= Beginning of Section =

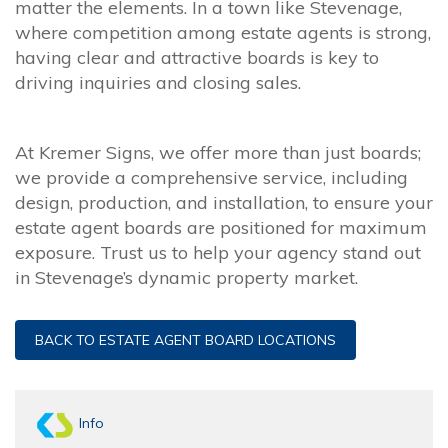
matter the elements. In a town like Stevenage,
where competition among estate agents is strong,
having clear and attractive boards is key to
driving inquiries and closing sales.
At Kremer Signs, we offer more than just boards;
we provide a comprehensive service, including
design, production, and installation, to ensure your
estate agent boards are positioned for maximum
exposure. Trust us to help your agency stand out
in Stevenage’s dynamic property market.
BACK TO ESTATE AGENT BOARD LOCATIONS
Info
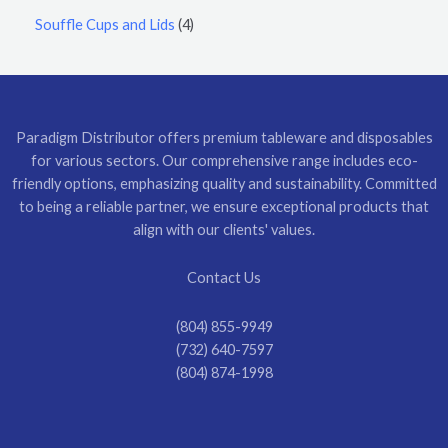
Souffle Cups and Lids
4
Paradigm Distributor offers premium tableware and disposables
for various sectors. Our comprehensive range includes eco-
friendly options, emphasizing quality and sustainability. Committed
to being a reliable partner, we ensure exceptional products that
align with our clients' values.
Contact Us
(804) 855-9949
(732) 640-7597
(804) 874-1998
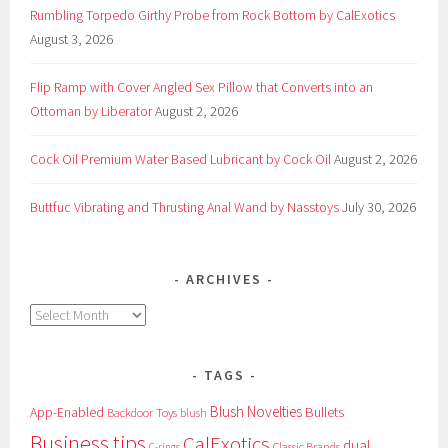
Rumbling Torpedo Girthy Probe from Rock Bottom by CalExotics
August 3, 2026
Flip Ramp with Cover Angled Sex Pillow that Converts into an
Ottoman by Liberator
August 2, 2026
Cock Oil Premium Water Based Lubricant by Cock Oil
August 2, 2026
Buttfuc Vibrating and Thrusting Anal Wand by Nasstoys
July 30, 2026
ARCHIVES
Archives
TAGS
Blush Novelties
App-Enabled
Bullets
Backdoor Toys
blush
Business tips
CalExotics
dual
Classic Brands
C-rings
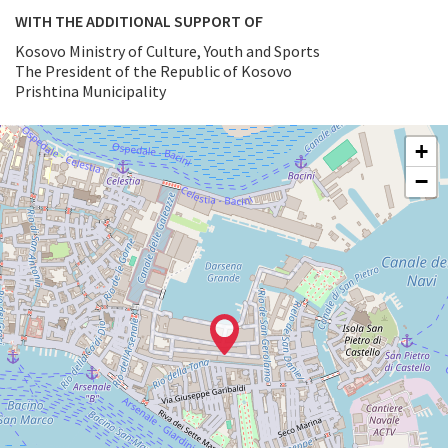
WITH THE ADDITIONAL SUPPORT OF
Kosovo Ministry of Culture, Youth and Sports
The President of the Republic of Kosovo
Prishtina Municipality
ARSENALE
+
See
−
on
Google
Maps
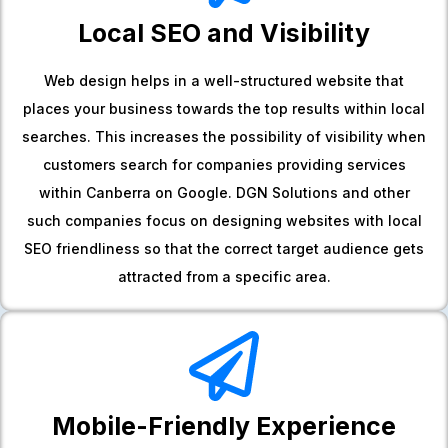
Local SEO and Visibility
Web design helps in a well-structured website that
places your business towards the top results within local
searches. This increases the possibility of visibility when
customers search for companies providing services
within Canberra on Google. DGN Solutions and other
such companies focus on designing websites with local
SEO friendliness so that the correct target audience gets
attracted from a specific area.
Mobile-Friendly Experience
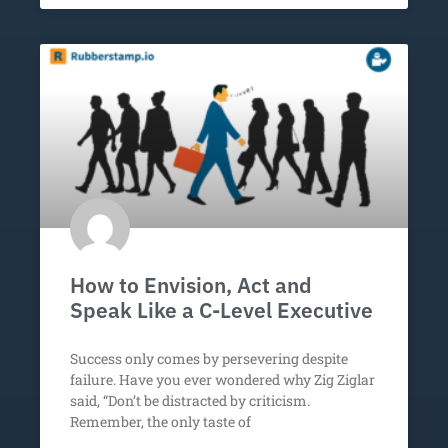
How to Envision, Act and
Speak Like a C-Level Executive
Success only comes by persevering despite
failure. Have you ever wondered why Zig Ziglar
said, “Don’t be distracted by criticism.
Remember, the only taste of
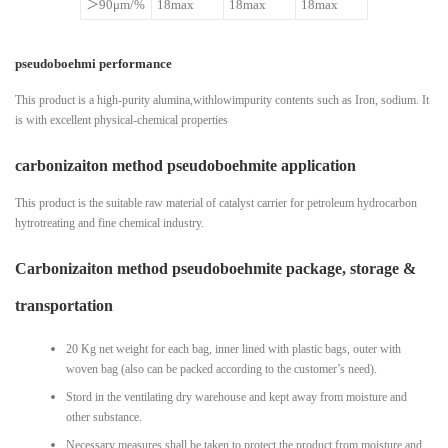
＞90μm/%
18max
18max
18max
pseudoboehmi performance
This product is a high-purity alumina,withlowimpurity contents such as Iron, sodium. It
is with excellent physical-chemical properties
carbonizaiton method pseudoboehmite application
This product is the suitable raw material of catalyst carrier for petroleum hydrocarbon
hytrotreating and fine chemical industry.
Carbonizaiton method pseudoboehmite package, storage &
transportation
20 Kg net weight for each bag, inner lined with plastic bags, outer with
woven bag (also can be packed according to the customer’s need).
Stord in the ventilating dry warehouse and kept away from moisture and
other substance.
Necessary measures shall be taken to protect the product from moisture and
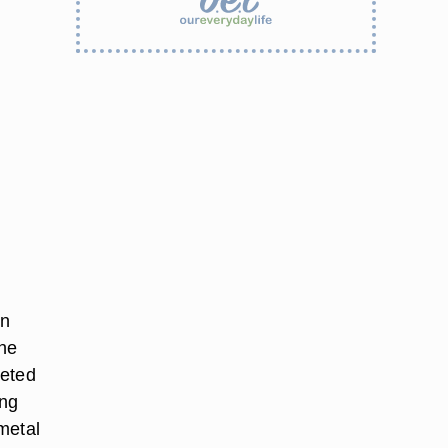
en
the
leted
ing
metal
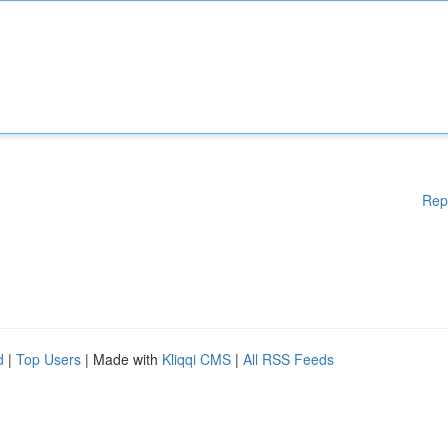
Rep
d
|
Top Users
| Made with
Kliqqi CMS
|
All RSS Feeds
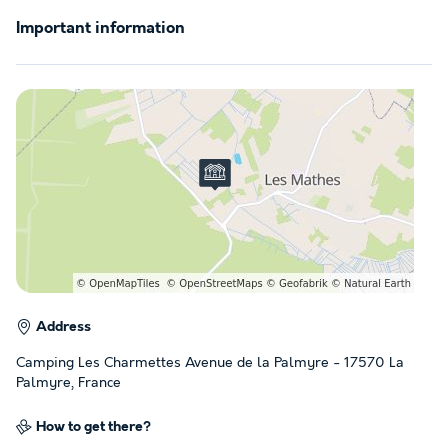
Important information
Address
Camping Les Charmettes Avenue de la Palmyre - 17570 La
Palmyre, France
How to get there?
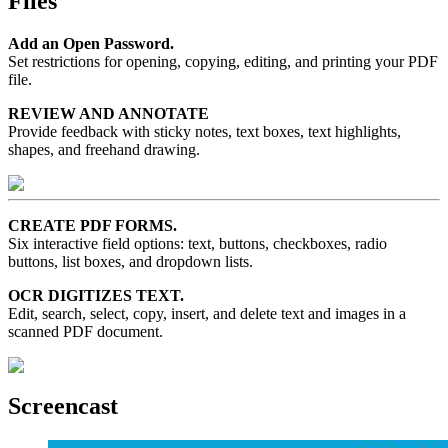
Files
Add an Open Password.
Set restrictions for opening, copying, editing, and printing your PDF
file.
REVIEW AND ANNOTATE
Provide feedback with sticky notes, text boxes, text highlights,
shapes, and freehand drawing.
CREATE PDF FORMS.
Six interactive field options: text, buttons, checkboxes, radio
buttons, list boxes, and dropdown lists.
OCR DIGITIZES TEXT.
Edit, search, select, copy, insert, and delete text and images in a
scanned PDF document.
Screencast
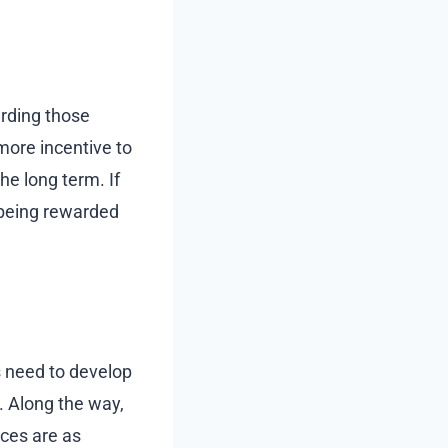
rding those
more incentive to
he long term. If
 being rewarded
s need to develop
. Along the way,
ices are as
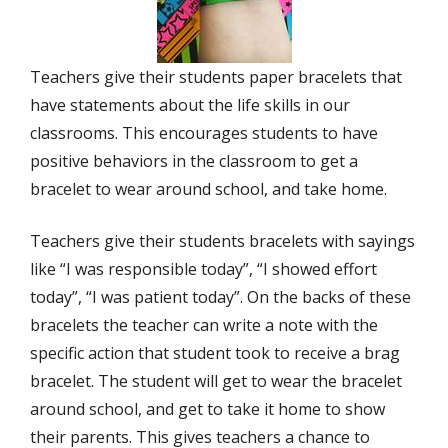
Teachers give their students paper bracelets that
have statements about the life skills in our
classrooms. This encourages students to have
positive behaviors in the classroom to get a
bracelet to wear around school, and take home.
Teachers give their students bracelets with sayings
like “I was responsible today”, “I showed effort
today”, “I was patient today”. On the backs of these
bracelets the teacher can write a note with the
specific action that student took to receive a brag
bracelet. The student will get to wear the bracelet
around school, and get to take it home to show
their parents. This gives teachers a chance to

= End of Section =

From the first line to the last, print the records exactly; leave out the pictures.

§ **Exercise response**
matter the elements. In a town like Stevenage,
where competition among estate agents is strong,
having clear and attractive boards is key to
driving inquiries and closing sales.
At Kremer Signs, we offer more than just boards;
we provide a comprehensive service, including
design, production, and installation, to ensure your
estate agent boards are positioned for maximum
exposure. Trust us to help your agency stand out
in Stevenage’s dynamic property market.
BACK TO ESTATE AGENT BOARD LOCATIONS
Info
Souffle Cups and Lids
4
Paradigm Distributor offers premium tableware and disposables
for various sectors. Our comprehensive range includes eco-
friendly options, emphasizing quality and sustainability. Committed
to being a reliable partner, we ensure exceptional products that
align with our clients' values.
Contact Us
(804) 855-9949
(732) 640-7597
(804) 874-1998
Rumbling Torpedo Girthy Probe from Rock Bottom by CalExotics
August 3, 2026
Flip Ramp with Cover Angled Sex Pillow that Converts into an
Ottoman by Liberator
August 2, 2026
Cock Oil Premium Water Based Lubricant by Cock Oil
August 2, 2026
Buttfuc Vibrating and Thrusting Anal Wand by Nasstoys
July 30, 2026
ARCHIVES
Archives
TAGS
Blush Novelties
App-Enabled
Bullets
Backdoor Toys
blush
Business tips
CalExotics
dual
Classic Brands
C-rings
WITH THE ADDITIONAL SUPPORT OF
Kosovo Ministry of Culture, Youth and Sports
The President of the Republic of Kosovo
Prishtina Municipality
ARSENALE
+
See
−
on
Google
Maps
Local SEO and Visibility
Web design helps in a well-structured website that
places your business towards the top results within local
searches. This increases the possibility of visibility when
customers search for companies providing services
within Canberra on Google. DGN Solutions and other
such companies focus on designing websites with local
SEO friendliness so that the correct target audience gets
attracted from a specific area.
Mobile-Friendly Experience
How to Envision, Act and
Speak Like a C-Level Executive
Success only comes by persevering despite
failure. Have you ever wondered why Zig Ziglar
said, “Don’t be distracted by criticism.
Remember, the only taste of
＞90μm/%
18max
18max
18max
pseudoboehmi performance
This product is a high-purity alumina,withlowimpurity contents such as Iron, sodium. It
is with excellent physical-chemical properties
carbonizaiton method pseudoboehmite application
This product is the suitable raw material of catalyst carrier for petroleum hydrocarbon
hytrotreating and fine chemical industry.
Carbonizaiton method pseudoboehmite package, storage &
transportation
20 Kg net weight for each bag, inner lined with plastic bags, outer with
woven bag (also can be packed according to the customer’s need).
Stord in the ventilating dry warehouse and kept away from moisture and
other substance.
Necessary measures shall be taken to protect the product from moisture and
en
the
leted
ing
metal
Rep
d
|
Top Users
| Made with
Kliqqi CMS
|
All RSS Feeds
Important information
Address
Camping Les Charmettes Avenue de la Palmyre - 17570 La
Palmyre, France
How to get there?
Files
Add an Open Password.
Set restrictions for opening, copying, editing, and printing your PDF
file.
REVIEW AND ANNOTATE
Provide feedback with sticky notes, text boxes, text highlights,
shapes, and freehand drawing.
CREATE PDF FORMS.
Six interactive field options: text, buttons, checkboxes, radio
buttons, list boxes, and dropdown lists.
OCR DIGITIZES TEXT.
Edit, search, select, copy, insert, and delete text and images in a
scanned PDF document.
Screencast
rding those
more incentive to
he long term. If
 being rewarded
s need to develop
. Along the way,
ices are as
Teachers give their students paper bracelets that
have statements about the life skills in our
classrooms. This encourages students to have
positive behaviors in the classroom to get a
bracelet to wear around school, and take home.
Teachers give their students bracelets with sayings
like “I was responsible today”, “I showed effort
today”, “I was patient today”. On the backs of these
bracelets the teacher can write a note with the
specific action that student took to receive a brag
bracelet. The student will get to wear the bracelet
around school, and get to take it home to show
their parents. This gives teachers a chance to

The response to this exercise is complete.